Direktorat Jenderal Pemasyarakatan Perbaiki Kinerja
Oleh
Andy Riza Hidayat
·3 menit baca
JAKARTA, KOMPAS - Direktorat Jenderal Pemasyarakatan berupaya mencegah peredaran narkoba di lingkungan pemasyarakatan. Penerapan sanksi dan evaluasi, sejauh ini, dinilai efektif untuk memperbaiki kinerja petugas pemasyarakatan yang terindikasi memuluskan peredaran narkoba.
Kepala Bagian Humas Direktorat Jenderal (Ditjen) Pemasyarakatan Kementerian Hukum dan Hak Asasi Manusia Ade Kusmanto berterima kasih atas kritik yang disampaikan Deputi Bidang Pemberantasan Badan Narkotika Nasional (BNN) RI Irjen Pol Arman Depari.
Arman menyampaikan kekecewaannya pada Ditjen Pemasyarakatan yang dinilai belum melakukan aksi signifikan dalam mencegah aktivitas pengendalian narkoba dari dalam pemasyarakatan. Pernyataan itu disampaikan dalam konferensi pers penemuan puluhan ribu butir ekstasi dari Jerman di Jakarta, Senin (4/3/2019). BNN menyebut, peredaran barang ilegal itu dikendalikan seorang narapidana di satu lembaga pemasyarakatan di Jakarta.
"Kami berterima kasih atas kritik yang membangun. Kami terus berbenah agar tata kelola lapas dan rumah tahanan di Indonesia sesuai dengan yang diharapkan masyarakat," ujarnya saat ditemui di Kantor Ditjen Pemasyarakatan di Jakarta, Jumat (8/3/2019).
Menurutnya, pembenahan semakin tegas dilakukan sejak adanya Permenkumham Nomor 35 Tahun 2018 tentang Revitalisasi Penyelenggaran Pemasyarakatan. Peraturan itu antara lain mengatur tujuan revitalisasi dalam penyelenggaraan pengamanan pada rutan dan lapas. Hal itu termaktub dalam Pasal 2 huruf d.
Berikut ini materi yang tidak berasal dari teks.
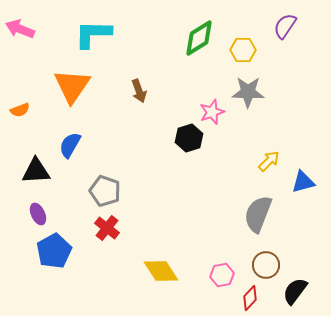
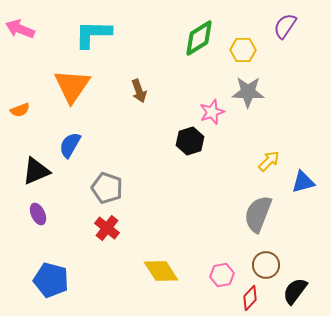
black hexagon: moved 1 px right, 3 px down
black triangle: rotated 20 degrees counterclockwise
gray pentagon: moved 2 px right, 3 px up
blue pentagon: moved 3 px left, 29 px down; rotated 28 degrees counterclockwise
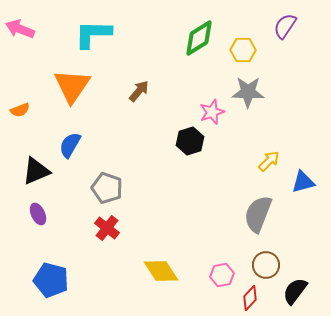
brown arrow: rotated 120 degrees counterclockwise
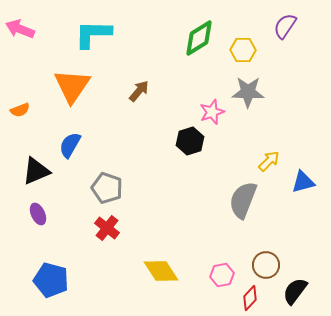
gray semicircle: moved 15 px left, 14 px up
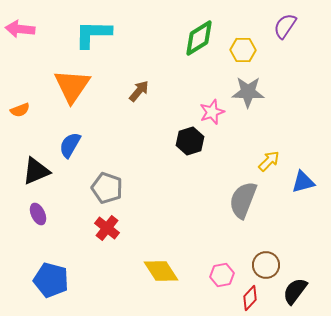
pink arrow: rotated 16 degrees counterclockwise
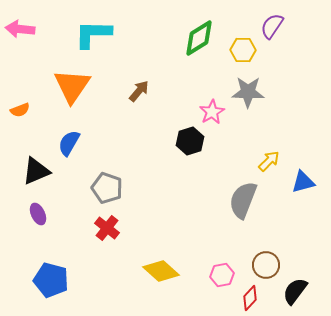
purple semicircle: moved 13 px left
pink star: rotated 10 degrees counterclockwise
blue semicircle: moved 1 px left, 2 px up
yellow diamond: rotated 15 degrees counterclockwise
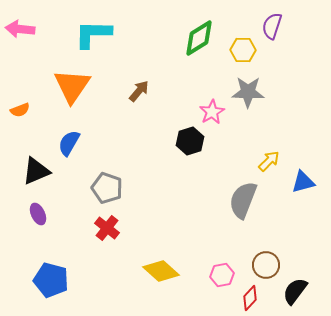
purple semicircle: rotated 16 degrees counterclockwise
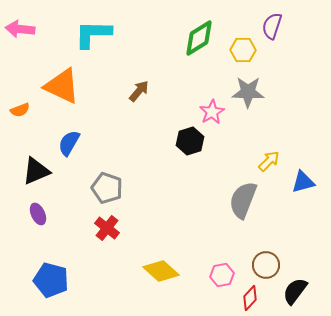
orange triangle: moved 10 px left; rotated 39 degrees counterclockwise
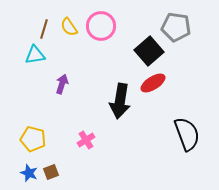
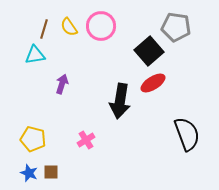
brown square: rotated 21 degrees clockwise
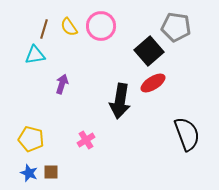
yellow pentagon: moved 2 px left
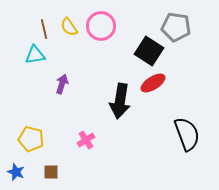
brown line: rotated 30 degrees counterclockwise
black square: rotated 16 degrees counterclockwise
blue star: moved 13 px left, 1 px up
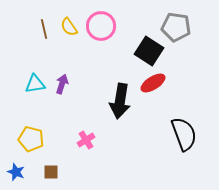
cyan triangle: moved 29 px down
black semicircle: moved 3 px left
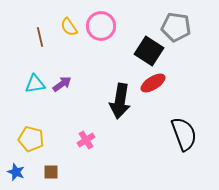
brown line: moved 4 px left, 8 px down
purple arrow: rotated 36 degrees clockwise
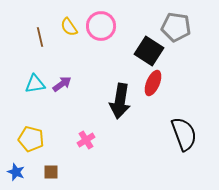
red ellipse: rotated 35 degrees counterclockwise
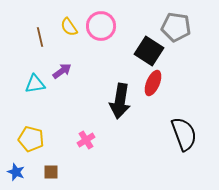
purple arrow: moved 13 px up
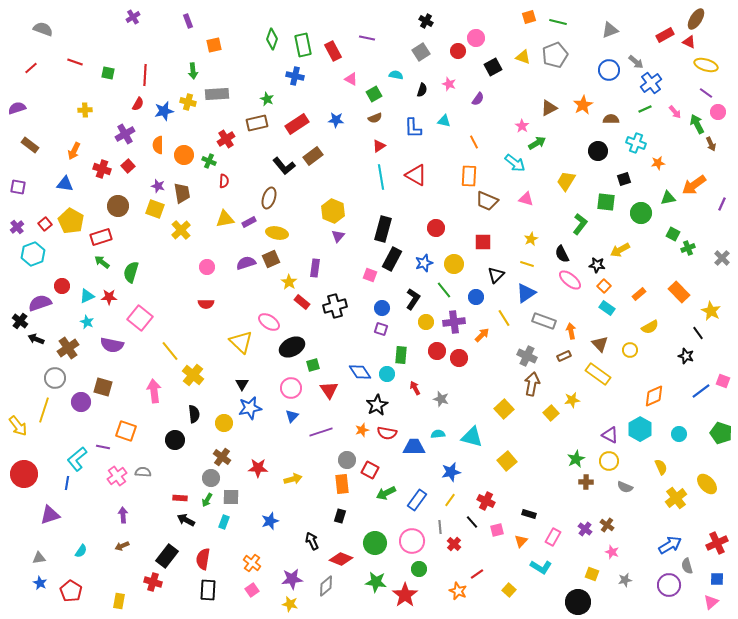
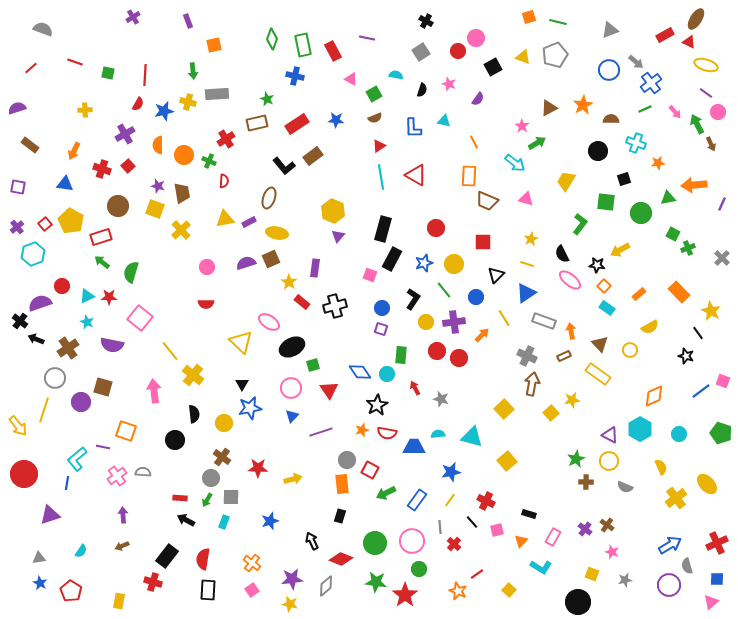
orange arrow at (694, 185): rotated 30 degrees clockwise
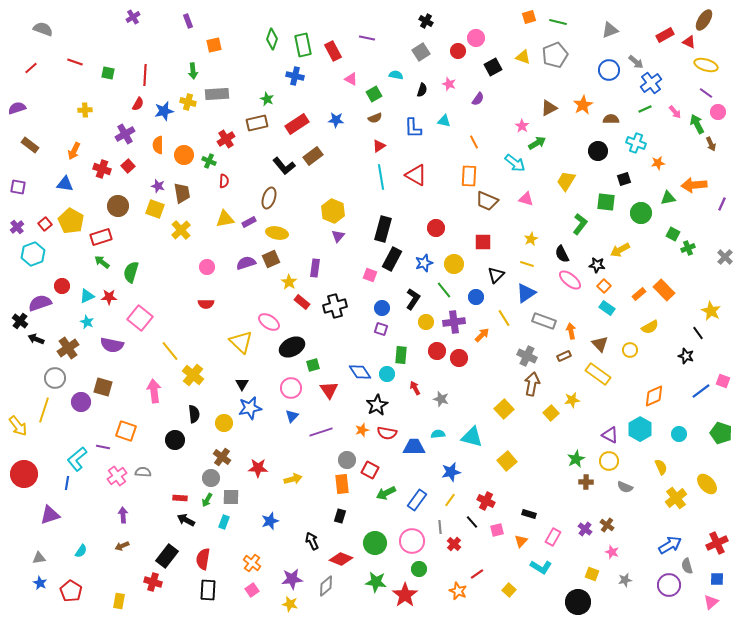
brown ellipse at (696, 19): moved 8 px right, 1 px down
gray cross at (722, 258): moved 3 px right, 1 px up
orange rectangle at (679, 292): moved 15 px left, 2 px up
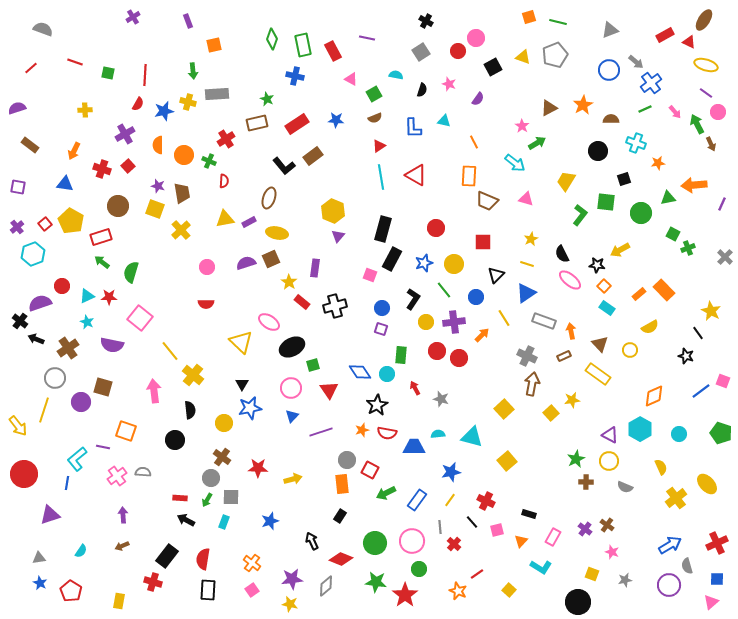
green L-shape at (580, 224): moved 9 px up
black semicircle at (194, 414): moved 4 px left, 4 px up
black rectangle at (340, 516): rotated 16 degrees clockwise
Adapun upaya spesifik yang diterapkan pada petugas untuk mencegah peredaran narkoba adalah dengan melakukan evaluasi kepada kepala rutan atau lapas, memutasi hingga memecat petugas, sampai memidanakan petugas yang terbukti terlibat tindak pidana narkoba.
"Pencopotan jabatan bisa menimbulkan efek jera, loh. Tapi, ini kembali lagi pada integritas petugas kami. Kami Ditjen Pemasyarakatan selalu mengawasi jajaran kami di wilayah dan unit pelaksana teknis agar terus berbenah," lanjut dia.
Banyak faktor
Kepala Pusat Riset Ilmu Kepolisian dan Kajian Terorisme Universitas Indonesia, Benny Mamoto, mengidentifikasi banyak faktor. Pertama, mengenai kewenangan anggaran dan sumber daya manusia yang membatasi optimalisasi kerja petugas.
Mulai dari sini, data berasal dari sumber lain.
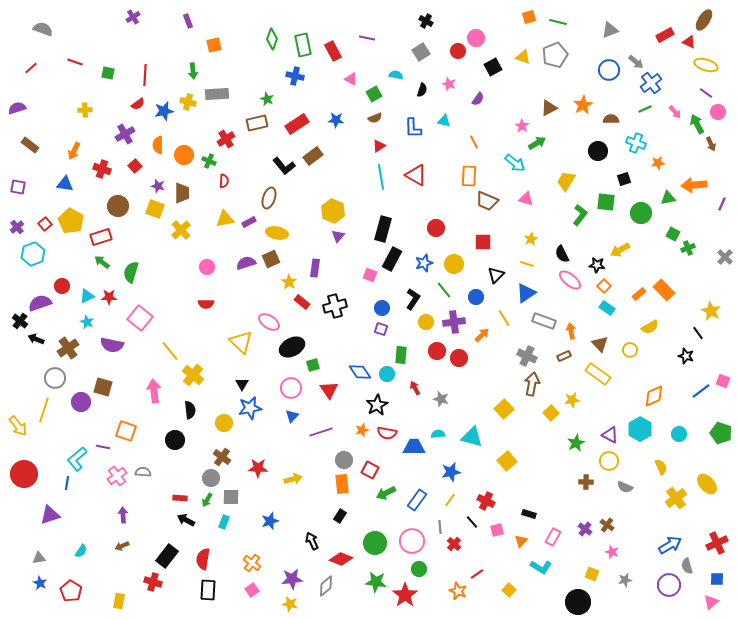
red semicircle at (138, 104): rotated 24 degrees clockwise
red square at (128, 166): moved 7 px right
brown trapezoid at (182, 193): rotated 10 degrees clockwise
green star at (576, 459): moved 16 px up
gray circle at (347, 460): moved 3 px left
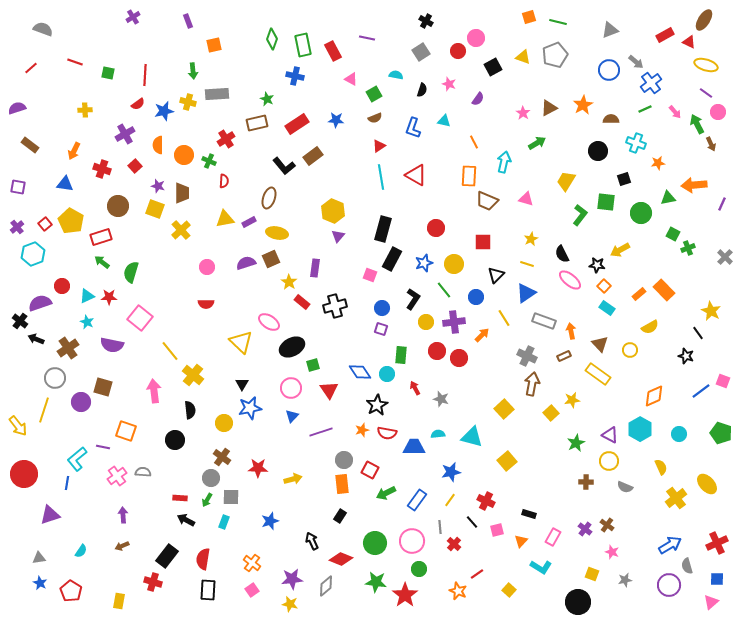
pink star at (522, 126): moved 1 px right, 13 px up
blue L-shape at (413, 128): rotated 20 degrees clockwise
cyan arrow at (515, 163): moved 11 px left, 1 px up; rotated 115 degrees counterclockwise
Kedua, jumlah petugas pemasyarakatan yang timpang dibanding jumlah narapidana. Ketiga, daya tampung rutan atau lapas yang tidak memadai. Keempat, peralatan pengamanan yang belum memadai di seluruh rutan atau lapas.
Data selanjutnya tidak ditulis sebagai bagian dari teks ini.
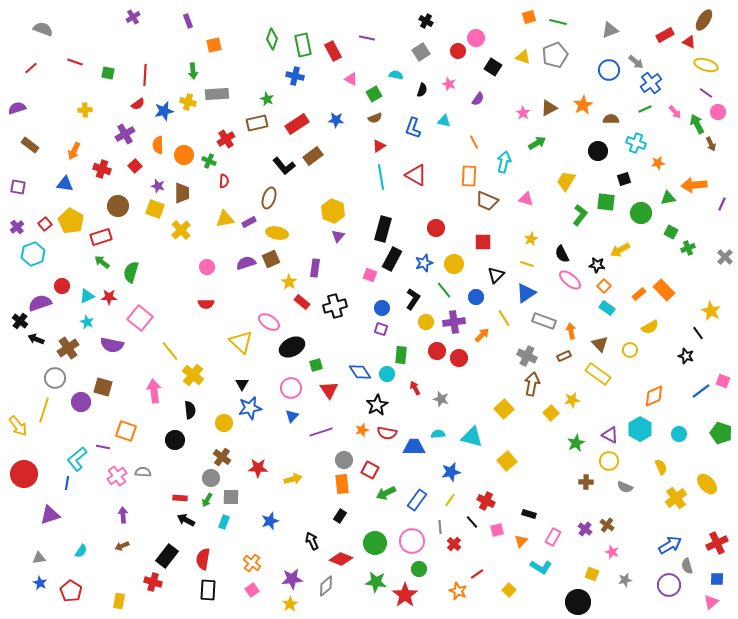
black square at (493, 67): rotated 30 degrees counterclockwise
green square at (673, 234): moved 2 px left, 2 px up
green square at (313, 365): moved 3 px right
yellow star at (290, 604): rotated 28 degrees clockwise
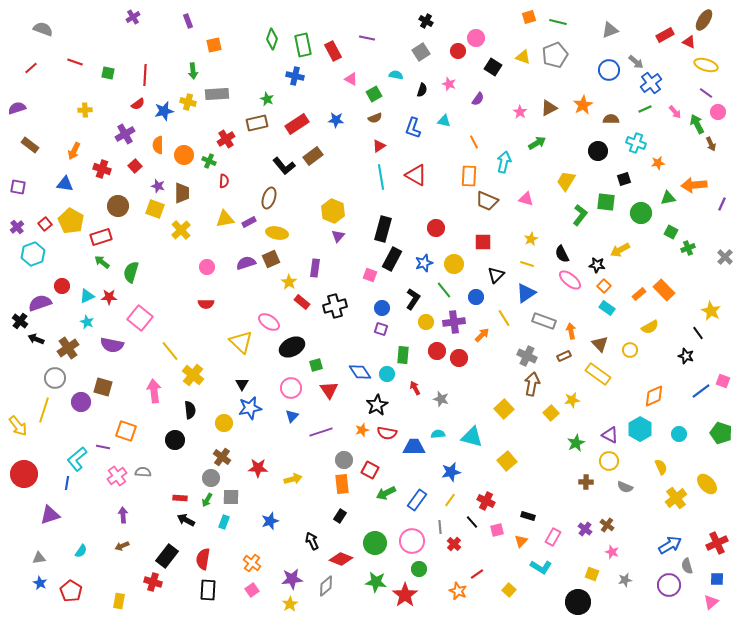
pink star at (523, 113): moved 3 px left, 1 px up
green rectangle at (401, 355): moved 2 px right
black rectangle at (529, 514): moved 1 px left, 2 px down
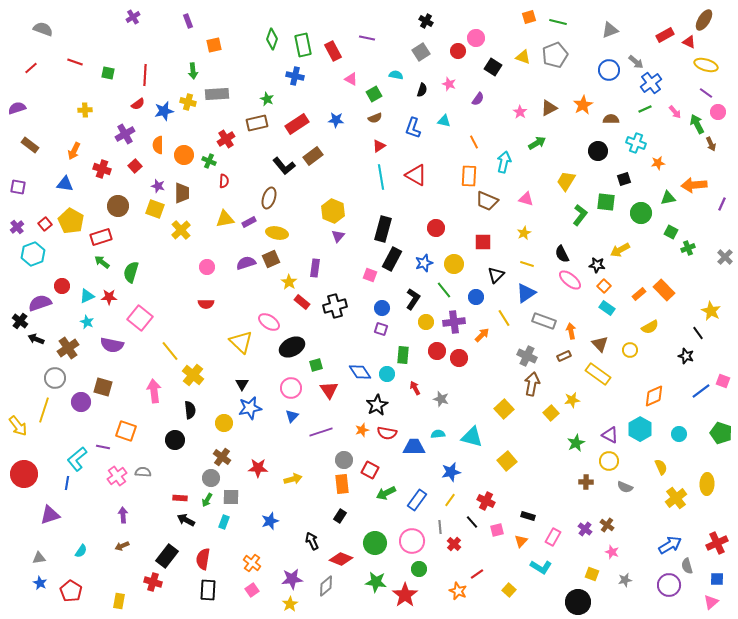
yellow star at (531, 239): moved 7 px left, 6 px up
yellow ellipse at (707, 484): rotated 45 degrees clockwise
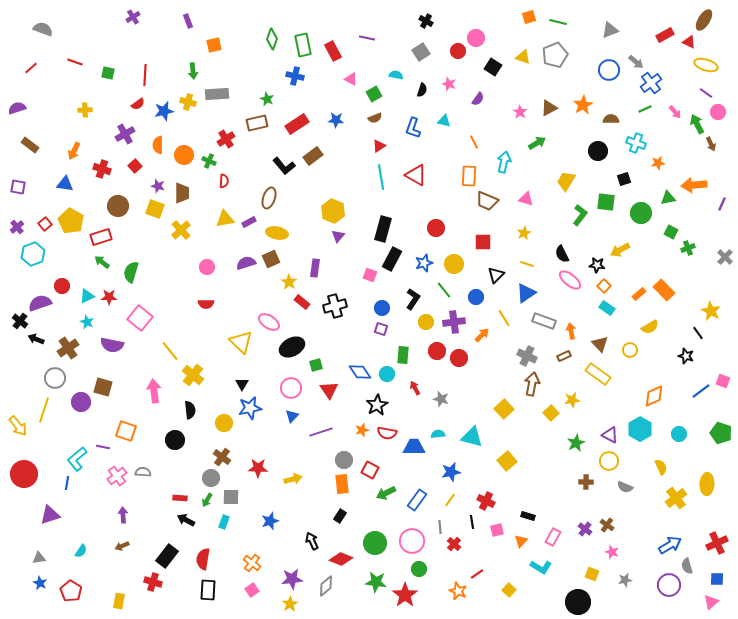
black line at (472, 522): rotated 32 degrees clockwise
"Kemudian, ada faktor kurangnya integritas petugas, ini yang paling dominan. Pewarisan nilai-nilai yang tidak baik terjadi sejak lama. Apa yang terjadi hari ini, sudah terjadi puluhan tahun yang lalu," ujarnya.
Menurutnya, evaluasi untuk memperbaiki integritas petugas adalah langkah yang perlu jadi perhatian. Adanya hubungan patron-klien antara petugas pemasyarakatan dengan tahanan atau narapidana menjadi faktor sulitnya menghentikan peredaran narkoba.
"Adanya dua kepentingan yang bertemu antara narapidana dan sipir. Narapidana ingin fasilitas dan sipir ingin tambahan materi. Hubungan yang akrab setiap hari akan rawan kolusi dan korupsi," pungkasnya.